Wenn sich hundebesitzende Paare trennen – was ist, wenn Ihr Ex sich am Wochenende immer noch um den Hund kümmern möchte?

Als unsere Ehe 1999 zu Ende ging, besaßen wir ein Haus und drei Hunde. Das Haus wurde verkauft und wir vereinbarten, dass die Hunde bei mir leben sollten, da ich von zu Hause aus arbeitete, mein Mann jedoch einen Vollzeitjob von zu Hause aus hatte. Wie Sie sich vorstellen können, war ich mit dieser Lösung sehr zufrieden, auch wenn die Betreuung von drei Hunden zu dieser Zeit meine Finanzen belastete.

Nachdem mein Ex-Mann eine neue Wohnung gefunden hatte, sagte er mir, dass er mit den Hunden in Kontakt bleiben und zwei- bis dreimal pro Woche spazieren gehen möchte.

Das war keine gute Nachricht, denn ich wollte ihn nicht fast täglich sehen! Ich meine, wenn Sie sich trennen, möchten Sie Ihren Ex-Partner nicht allzu oft sehen, oder?

Jedenfalls hatten wir uns als Freunde verabredet und die Hunde liebten ihn immer noch sehr. Wie konnte ich seine Bitte ablehnen? Schließlich vereinbarten wir, dass er sie dienstags und freitags für zwei Stunden abholen würde.

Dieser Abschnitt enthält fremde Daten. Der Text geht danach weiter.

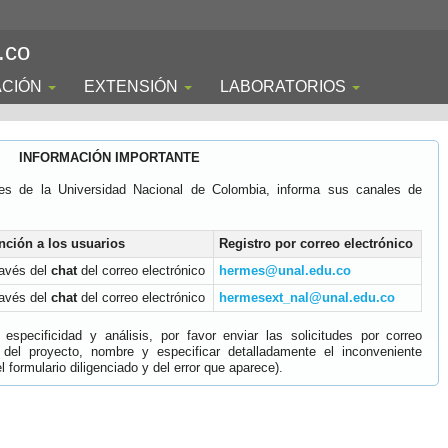
.co
ACIÓN
EXTENSIÓN
LABORATORIOS
INFORMACIÓN IMPORTANTE
es de la Universidad Nacional de Colombia, informa sus canales de
nción a los usuarios
Registro por correo electrónico
ravés del
chat
del correo electrónico
hermes@unal.edu.co
ravés del
chat
del correo electrónico
hermesext_nal@unal.edu.co
specificidad y análisis, por favor enviar las solicitudes por correo
 del proyecto, nombre y especificar detalladamente el inconveniente
 formulario diligenciado y del error que aparece).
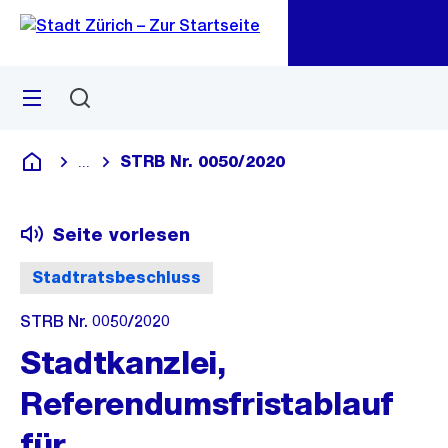
Zu
Zu
Sprunglink
Navigation
Menü
Suchen
M
öf
STRB Nr. 0050/2020
...
Blende alle Breadcrumbs ein
Deutsch
Seite vorlesen
Stadtratsbeschluss
STRB Nr. 0050/2020
Stadtkanzlei,
Referendumsfristablauf
für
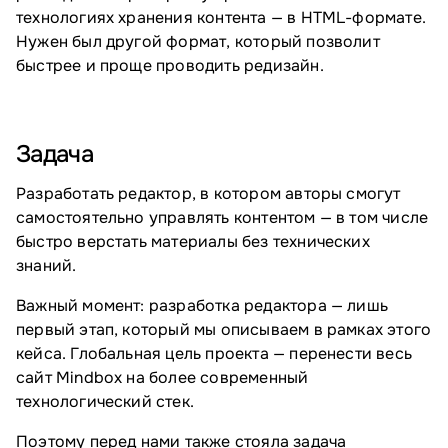
технологиях хранения контента — в HTML-формате.
Нужен был другой формат, который позволит
быстрее и проще проводить редизайн.
Задача
Разработать редактор, в котором авторы смогут
самостоятельно управлять контентом — в том числе
быстро верстать материалы без технических
знаний.
Важный момент: разработка редактора — лишь
первый этап, который мы описываем в рамках этого
кейса. Глобальная цель проекта — перенести весь
сайт Mindbox на более современный
технологический стек.
Поэтому перед нами также стояла задача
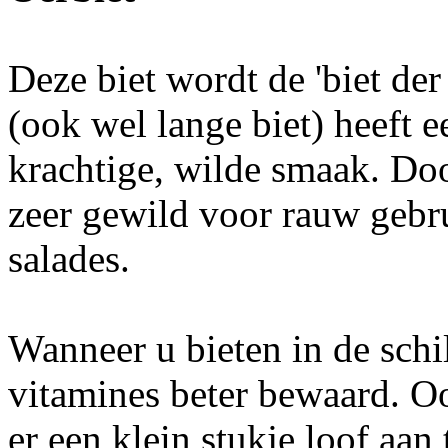
Deze biet wordt de 'biet de
(ook wel lange biet) heeft e
krachtige, wilde smaak. Doo
zeer gewild voor rauw gebru
salades.
Wanneer u bieten in de schi
vitamines beter bewaard. Oo
er een klein stukje loof aan 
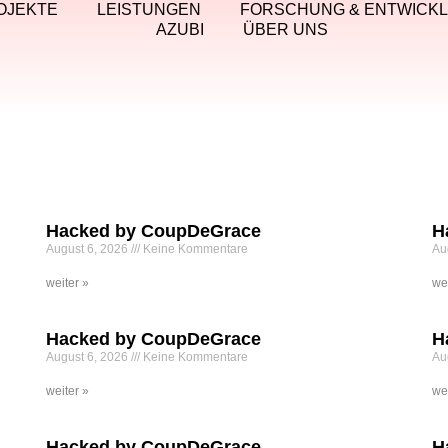
OJEKTE
LEISTUNGEN
FORSCHUNG & ENTWICK
AZUBI
ÜBER UNS
Hacked by CoupDeGrace
H
August 6, 2026
Keine Kommentare
Au
weiter »
we
Hacked by CoupDeGrace
H
August 6, 2026
Keine Kommentare
Au
weiter »
we
Hacked by CoupDeGrace
H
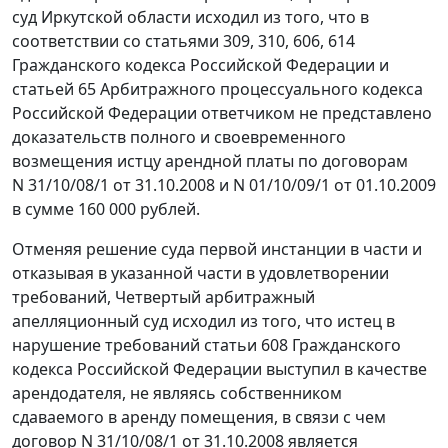
суд Иркутской области исходил из того, что в
соответствии со
статьями 309
,
310
,
606
,
614
Гражданского кодекса Российской Федерации и
статьей 65
Арбитражного процессуального кодекса
Российской Федерации ответчиком не представлено
доказательств полного и своевременного
возмещения истцу арендной платы по договорам
N 31/10/08/1 от 31.10.2008 и N 01/10/09/1 от 01.10.2009
в сумме 160 000 рублей.
Отменяя решение суда первой инстанции в части и
отказывая в указанной части в удовлетворении
требований, Четвертый арбитражный
апелляционный суд исходил из того, что истец в
нарушение требований
статьи 608
Гражданского
кодекса Российской Федерации выступил в качестве
арендодателя, не являясь собственником
сдаваемого в аренду помещения, в связи с чем
договор N 31/10/08/1 от 31.10.2008 является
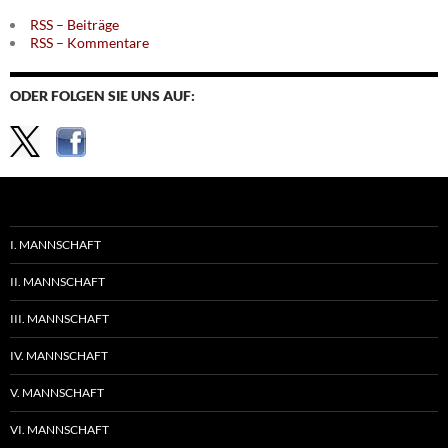
RSS – Beiträge
RSS – Kommentare
ODER FOLGEN SIE UNS AUF:
I. MANNSCHAFT
II. MANNSCHAFT
III. MANNSCHAFT
IV. MANNSCHAFT
V. MANNSCHAFT
VI. MANNSCHAFT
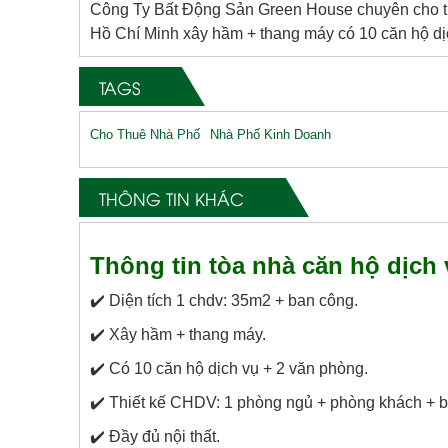
Công Ty Bất Động Sản Green House chuyên cho th
Hồ Chí Minh xây hầm + thang máy có 10 căn hộ dị
TAGS
Cho Thuê Nhà Phố
Nhà Phố Kinh Doanh
THÔNG TIN KHÁC
Thông tin tòa nhà căn hộ dịch
✔️ Diện tích 1 chdv: 35m2 + ban công.
✔️ Xây hầm + thang máy.
✔️ Có 10 căn hộ dịch vụ + 2 văn phòng.
✔️ Thiết kế CHDV: 1 phòng ngủ + phòng khách + bếp
✔️ Đầy đủ nội thất.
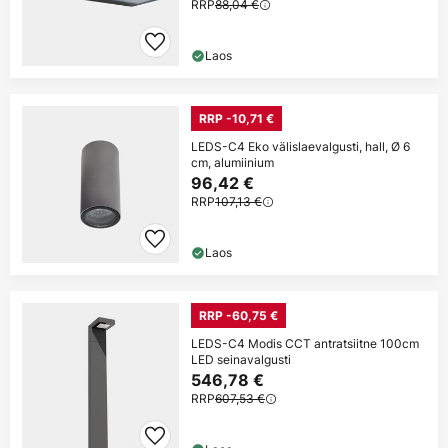
RRP
88,04 €
Laos
RRP -10,71 €
LEDS-C4 Eko välislaevalgusti, hall, Ø 6
cm, alumiinium
96,42 €
RRP
107,13 €
Laos
RRP -60,75 €
LEDS-C4 Modis CCT antratsiitne 100cm
LED seinavalgusti
546,78 €
RRP
607,53 €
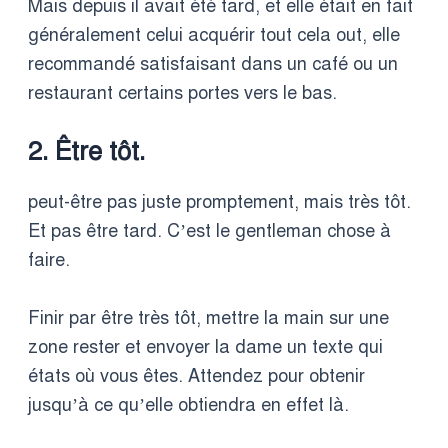
Mais depuis il avait été tard, et elle était en fait
généralement celui acquérir tout cela out, elle
recommandé satisfaisant dans un café ou un
restaurant certains portes vers le bas.
2. Être tôt.
peut-être pas juste promptement, mais très tôt.
Et pas être tard. C’est le gentleman chose à
faire.
Finir par être très tôt, mettre la main sur une
zone rester et envoyer la dame un texte qui
états où vous êtes. Attendez pour obtenir
jusqu’à ce qu’elle obtiendra en effet là.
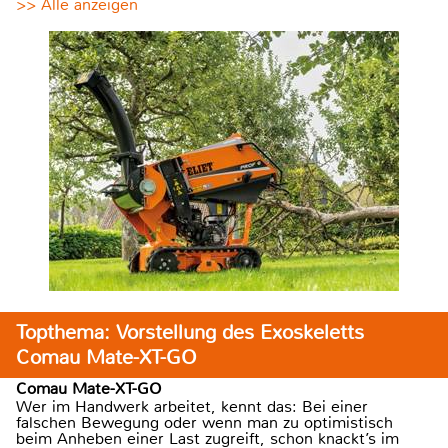
>> Alle anzeigen
Topthema: Vorstellung des Exoskeletts
Comau Mate-XT-GO
Comau Mate-XT-GO
Wer im Handwerk arbeitet, kennt das: Bei einer
falschen Bewegung oder wenn man zu optimistisch
beim Anheben einer Last zugreift, schon knackt’s im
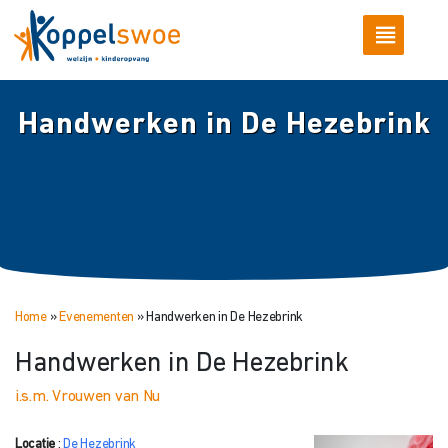
Handwerken in De Hezebrink
Home
»
Evenementen
»
Handwerken in De Hezebrink
Handwerken in De Hezebrink
i.s.m. Vrouwen van Nu
Locatie
:
De Hezebrink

Die Hunde haben ihre Spaziergänge genossen und am Ende war ich sehr froh, zwei hundefreie Nachmittage zu haben, an denen ich sie nicht für einen langen Spaziergang mitnehmen musste.

Die Vereinbarung endete, als klar wurde, dass ich aus finanziellen Gründen einen der Hunde abgeben musste und er sie mitnahm.

Seitdem fragten mich viele Leute, ob es gut für ihre Hunde wäre, wenn ihr Ex-Partner sie noch ab und zu mitnimmt. Ich kenne sogar ein Paar, das vereinbart hat, dass ihr Hund eine Woche bei ihm und eine Woche bei ihr verbringen soll.

Die Frage ist: Kann ein Hund mit zwei nicht zusammenlebenden Hausmeistern zurechtkommen oder ist ein Hund jemand, der sich ausschließlich an eine Person binden muss?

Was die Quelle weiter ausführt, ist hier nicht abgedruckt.